A Missing Heart

“Yes! This isn’t fair. This isn’t right! She’s mine. She belongs to me. She’s everything to me. I’ll take care of her myself if I have to. I don’t want to give her up. I don’t. She’s my everything, Cammy…” My voice trails off into moans, a type of guttural sound that has never come from my throat before. “Please don’t take away my daughter,” I beg. “That’s my baby. She’s part of me. You can’t take away a part of a person like that. You can’t.” I sound insane. I sound wild and crazy, and Cammy is hysterical, watching me.

“I’m sorry, but I’m afraid it’s too late,” the adopting woman says. “You would have needed to sign papers disagreeing with the adoption, but we were told the father was unknown.”

I look at Cammy, unable to understand how she could go through with something like this and not tell me. “Cammy, tell them I’m the father. I didn’t sign papers because I didn’t know we were giving her up for adoption until four hours ago,” I shout.

“He’s the father,” she cries through a whisper just quietly enough that I can hear, but we both know it doesn’t matter now. The woman said the paperwork was done. Cammy doesn’t respond. She just weeps. Her eyes are swollen and her cheeks are red, covered with big, thick tears. The couple—they’re holding my daughter tightly in a protective stance as if I were going to attack my own child. They’re protecting her from me. “AJ, you have to know that she’s my everything too, but—”

“They’re taking our daughter, Cammy! It can’t be this way!” I hardly have a chance to finish my sentence when hands wrap around my arms from behind, and I’m pulled out of the room, backwards nonetheless—just another form of punishment to give me one last look at this scene that will forever be burned into my mind.

While my world moves in slow motion around me, I keep my gaze set on our daughter, as a tiny pink hat is fitted snugly over her dark hair, and then I see her eyes—they’re large and looking everywhere, wondering what is happening in her world that was just created less than ten minutes ago.

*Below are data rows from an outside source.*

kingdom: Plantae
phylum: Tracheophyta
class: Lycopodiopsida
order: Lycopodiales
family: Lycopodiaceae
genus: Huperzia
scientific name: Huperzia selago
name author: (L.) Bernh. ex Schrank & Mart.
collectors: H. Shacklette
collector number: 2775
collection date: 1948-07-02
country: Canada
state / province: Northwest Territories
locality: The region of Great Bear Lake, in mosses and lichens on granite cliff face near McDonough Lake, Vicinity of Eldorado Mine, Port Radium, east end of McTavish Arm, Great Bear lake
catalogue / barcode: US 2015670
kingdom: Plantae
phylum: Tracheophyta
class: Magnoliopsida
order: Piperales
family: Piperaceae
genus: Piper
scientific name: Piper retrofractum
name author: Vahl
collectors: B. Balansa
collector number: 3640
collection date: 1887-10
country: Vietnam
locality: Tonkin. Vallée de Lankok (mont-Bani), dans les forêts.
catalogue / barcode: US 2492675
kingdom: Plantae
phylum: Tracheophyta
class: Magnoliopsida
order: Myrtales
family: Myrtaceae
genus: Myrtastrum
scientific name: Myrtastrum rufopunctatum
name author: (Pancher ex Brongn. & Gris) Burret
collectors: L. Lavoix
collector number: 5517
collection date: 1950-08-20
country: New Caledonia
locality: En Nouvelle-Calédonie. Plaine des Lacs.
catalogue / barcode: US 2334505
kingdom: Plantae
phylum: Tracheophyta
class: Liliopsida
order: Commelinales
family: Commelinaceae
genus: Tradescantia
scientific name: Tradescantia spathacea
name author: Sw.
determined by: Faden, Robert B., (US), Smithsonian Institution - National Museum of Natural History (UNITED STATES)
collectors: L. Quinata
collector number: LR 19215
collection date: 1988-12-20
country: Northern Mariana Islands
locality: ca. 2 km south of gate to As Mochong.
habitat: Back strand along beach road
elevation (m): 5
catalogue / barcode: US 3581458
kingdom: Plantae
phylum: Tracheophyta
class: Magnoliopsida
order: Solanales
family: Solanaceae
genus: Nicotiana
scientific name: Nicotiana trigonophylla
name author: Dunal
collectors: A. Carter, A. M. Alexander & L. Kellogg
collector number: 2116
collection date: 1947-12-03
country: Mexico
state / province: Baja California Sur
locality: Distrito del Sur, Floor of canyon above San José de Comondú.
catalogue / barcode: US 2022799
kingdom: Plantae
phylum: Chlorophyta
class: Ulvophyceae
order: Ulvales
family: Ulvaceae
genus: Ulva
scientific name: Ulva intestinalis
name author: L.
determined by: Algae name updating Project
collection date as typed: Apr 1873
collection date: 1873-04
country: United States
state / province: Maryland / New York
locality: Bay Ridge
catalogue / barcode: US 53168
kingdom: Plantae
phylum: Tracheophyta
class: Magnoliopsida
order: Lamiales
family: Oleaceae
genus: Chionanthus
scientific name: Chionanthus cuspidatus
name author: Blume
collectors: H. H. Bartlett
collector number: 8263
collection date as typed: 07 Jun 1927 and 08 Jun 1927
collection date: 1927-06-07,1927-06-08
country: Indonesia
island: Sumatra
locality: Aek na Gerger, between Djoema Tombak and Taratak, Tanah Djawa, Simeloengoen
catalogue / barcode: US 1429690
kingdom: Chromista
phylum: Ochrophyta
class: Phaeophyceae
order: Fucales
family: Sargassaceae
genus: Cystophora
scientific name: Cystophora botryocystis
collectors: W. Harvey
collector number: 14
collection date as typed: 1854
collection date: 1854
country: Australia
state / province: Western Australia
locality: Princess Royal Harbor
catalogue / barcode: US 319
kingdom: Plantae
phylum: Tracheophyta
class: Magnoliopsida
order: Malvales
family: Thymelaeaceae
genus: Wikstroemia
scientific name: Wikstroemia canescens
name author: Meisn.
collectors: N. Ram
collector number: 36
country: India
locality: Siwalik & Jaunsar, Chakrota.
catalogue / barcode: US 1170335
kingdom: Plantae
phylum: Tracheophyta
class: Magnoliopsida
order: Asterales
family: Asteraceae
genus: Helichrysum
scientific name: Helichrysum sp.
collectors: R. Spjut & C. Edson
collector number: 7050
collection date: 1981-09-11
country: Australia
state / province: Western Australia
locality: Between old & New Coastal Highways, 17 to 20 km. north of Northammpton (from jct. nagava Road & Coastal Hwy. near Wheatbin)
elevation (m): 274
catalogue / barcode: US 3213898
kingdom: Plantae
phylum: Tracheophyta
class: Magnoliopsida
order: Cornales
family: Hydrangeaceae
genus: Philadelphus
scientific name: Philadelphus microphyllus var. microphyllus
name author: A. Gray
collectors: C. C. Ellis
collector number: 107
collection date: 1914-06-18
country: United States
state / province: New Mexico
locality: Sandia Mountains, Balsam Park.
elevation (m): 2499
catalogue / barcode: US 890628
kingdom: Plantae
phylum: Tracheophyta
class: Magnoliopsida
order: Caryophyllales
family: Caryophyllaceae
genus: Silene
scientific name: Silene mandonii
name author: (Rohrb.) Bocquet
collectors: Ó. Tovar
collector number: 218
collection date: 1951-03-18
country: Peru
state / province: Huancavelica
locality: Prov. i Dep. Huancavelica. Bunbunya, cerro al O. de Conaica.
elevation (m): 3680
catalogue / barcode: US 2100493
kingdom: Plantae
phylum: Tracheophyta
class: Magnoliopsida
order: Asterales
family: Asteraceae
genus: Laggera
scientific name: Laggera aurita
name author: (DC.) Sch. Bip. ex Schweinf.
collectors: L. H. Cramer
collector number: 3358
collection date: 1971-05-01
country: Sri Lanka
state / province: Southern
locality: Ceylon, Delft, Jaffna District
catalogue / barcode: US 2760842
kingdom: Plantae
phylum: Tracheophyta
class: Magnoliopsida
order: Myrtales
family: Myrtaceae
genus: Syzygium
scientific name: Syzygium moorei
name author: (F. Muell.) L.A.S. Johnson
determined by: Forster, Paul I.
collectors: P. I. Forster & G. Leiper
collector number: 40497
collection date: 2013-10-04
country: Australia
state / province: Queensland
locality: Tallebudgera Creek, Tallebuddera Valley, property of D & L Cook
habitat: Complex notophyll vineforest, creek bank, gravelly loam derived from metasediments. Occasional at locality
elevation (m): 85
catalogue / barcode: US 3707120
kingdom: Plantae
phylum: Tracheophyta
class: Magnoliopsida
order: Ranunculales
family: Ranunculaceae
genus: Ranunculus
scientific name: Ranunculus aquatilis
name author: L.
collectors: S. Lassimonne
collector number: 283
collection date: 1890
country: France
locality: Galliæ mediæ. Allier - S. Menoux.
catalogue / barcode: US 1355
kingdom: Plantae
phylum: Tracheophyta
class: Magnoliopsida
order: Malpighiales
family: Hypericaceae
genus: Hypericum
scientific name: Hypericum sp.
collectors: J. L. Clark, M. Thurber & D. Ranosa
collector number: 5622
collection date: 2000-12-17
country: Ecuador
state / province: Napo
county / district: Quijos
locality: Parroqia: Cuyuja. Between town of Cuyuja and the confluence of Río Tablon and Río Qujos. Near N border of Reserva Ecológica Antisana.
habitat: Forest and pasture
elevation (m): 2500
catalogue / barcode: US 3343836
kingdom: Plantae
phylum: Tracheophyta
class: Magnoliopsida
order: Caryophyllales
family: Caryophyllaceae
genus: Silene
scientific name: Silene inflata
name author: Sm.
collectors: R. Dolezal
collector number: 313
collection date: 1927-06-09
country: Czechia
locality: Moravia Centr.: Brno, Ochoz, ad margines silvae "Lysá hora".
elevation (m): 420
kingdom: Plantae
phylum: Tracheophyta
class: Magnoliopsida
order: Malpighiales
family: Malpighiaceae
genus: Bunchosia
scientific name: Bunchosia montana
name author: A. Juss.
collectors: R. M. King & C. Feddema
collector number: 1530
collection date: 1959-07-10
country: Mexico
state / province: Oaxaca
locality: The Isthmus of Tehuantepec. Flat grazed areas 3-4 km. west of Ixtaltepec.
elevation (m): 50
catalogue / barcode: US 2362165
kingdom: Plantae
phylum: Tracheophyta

The very last thing I hear before I’m out of the corridor is her cry—the sweetest noise I will never hear again.





CHAPTER TWO


Today is her birthday—my daughter. She’s twelve years old. I don’t know what state she lives in. I don’t know if her parents are good to her. I don’t know if she got exactly what she wanted for her birthday and I wish I could send her a gift—a card and tell her that today is the 4,380th day I have woken up, praying for her happiness and wishing I could see her again.



“AJ, GAVIN IS crying again,” Tori grumbles as she tears the thick, warm blankets off my body. “It’s your turn to feed him.”

They warned me about this. The sleepless nights, the crabby wife, the sleepless nights. When is it going to end? I feel like I have the flu, except I don’t have the flu. I have a four-month-old who won't sleep through the night. I haven’t slept more than five hours in four months. Or is it four hours in five months? How old is our son? I can’t even remember, I’m so delirious right now.

With my feet hanging from the bed, I clumsily slide the rest of my body off and hang on to the wall for support. Every night I lose sleep, my eyes take a little longer to adjust to the opaqueness of this house at three in the morning. I don’t bother trying to open my eyes anymore. Instead, I feel my way around through the house until I make it down into the kitchen. I reach for the fridge, remove the bottle, carry the bottle to the bottle heater, click the switch, and rest my head on the cool counter until the damn thing beeeeeeeeeeeeps. Some nights, I think Gavin just wants to hear the beep, because by the time I get into his room to feed him, he’s stopped crying and he’s back asleep. And I’m awake, walking down the hallway like a zombie trying to find my bed again.

I don’t think that’s the case tonight since his screams have only increased in volume since I got up. Removing the bottle from the warmer, I hold it over the sink and let the drops of breast milk, yup, that’s my life now, fall onto my wrist so I can make sure the liquid my hot wife pumped from her breast six hours ago is not too hot. Yup. Breast milk, not too hot. It’s perfect. For Gavin.

With the bottle in hand, I grab a burp cloth from the pile of laundry stacked up on the living room couch and head upstairs to Gavin’s room where the piercing noise begins puncturing tiny holes in my ear drum.

I scoop up my little guy and carry him over to the rocking chair Hunter was nice enough to lend me. What are brothers for? Other than to lend each other rocking chairs. Who am I right now? How did Hunter and I reach a point in our lives when we lend each other rocking chairs?